On casting famous people

"Anytime you cast a movie and you need someone famous in the lead part, you're a prisoner of whoever happens to be famous in the six month window in which you're trying to get a film financed. I lament that many times, a director has to compromise about who these lead actors must be, simply in order to get the film financed — when that's the single most important element of the film that should be never compromised."

On film settings

"My first three films were set in Omaha, my hometown, and maybe I was trying to grasp something about Omaha — something elusive about one's own sense of place.
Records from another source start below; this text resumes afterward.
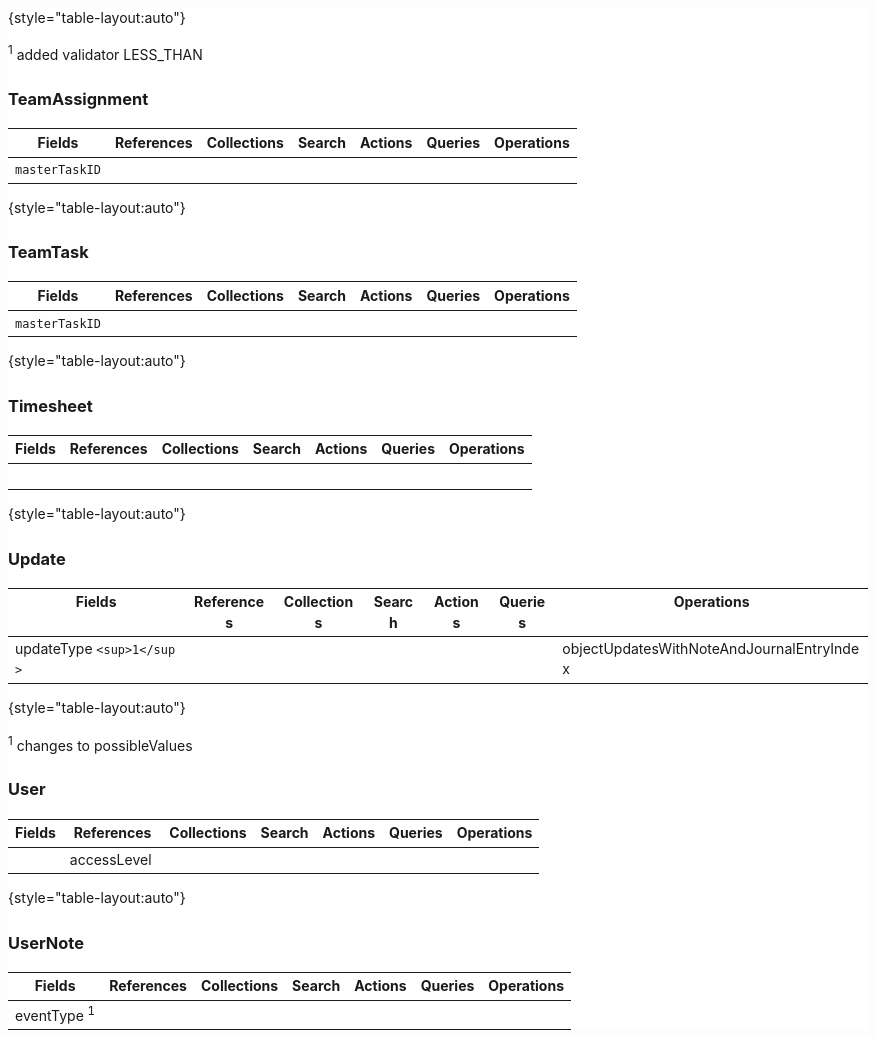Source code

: {style="table-layout:auto"}

<sup>1</sup> added validator LESS_THAN

### TeamAssignment

| Fields |References |Collections |Search |Actions |Queries |Operations |
|---|---|---|---|---|---|---|
| `masterTaskID`  |&nbsp; |&nbsp; |&nbsp; |&nbsp; |&nbsp; |&nbsp; |

{style="table-layout:auto"}

### TeamTask

| Fields |References |Collections |Search |Actions |Queries |Operations |
|---|---|---|---|---|---|---|
| `masterTaskID`  |&nbsp; |&nbsp; |&nbsp; |&nbsp; |&nbsp; |&nbsp; |

{style="table-layout:auto"}

### Timesheet

| Fields |References |Collections |Search |Actions |Queries |Operations |
|---|---|---|---|---|---|---|
| &nbsp; |&nbsp; |&nbsp; |&nbsp; |&nbsp; |&nbsp; |&nbsp; |

{style="table-layout:auto"}

### Update

| Fields |References |Collections |Search |Actions |Queries |Operations |
|---|---|---|---|---|---|---|
| updateType `<sup>1</sup>` |&nbsp; |&nbsp; |&nbsp; |&nbsp; |&nbsp; |objectUpdatesWithNoteAndJournalEntryIndex&nbsp; |

{style="table-layout:auto"}

<sup>1</sup> changes to possibleValues

### User

| Fields |References |Collections |Search |Actions |Queries |Operations |
|---|---|---|---|---|---|---|
| &nbsp; |accessLevel&nbsp; |&nbsp; |&nbsp; |&nbsp; |&nbsp; |&nbsp; |

{style="table-layout:auto"}

### UserNote

| Fields |References |Collections |Search |Actions |Queries |Operations |
|---|---|---|---|---|---|---|
| eventType <sup>1</sup> |&nbsp; |&nbsp; |&nbsp; |&nbsp; |&nbsp; |&nbsp; |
In making those first three films, I began to acquire a certain skill set about how to do that. I think that skill set was refined a bit more in Sideways in capturing Santa Barbara County. By the time I got to doing The Descendents, and really wanted to show almost with the eye and sensibility of a documentarian, the right feeling — physically and rhythmically — of Hawaii ... it's become something I'm very, very interested in."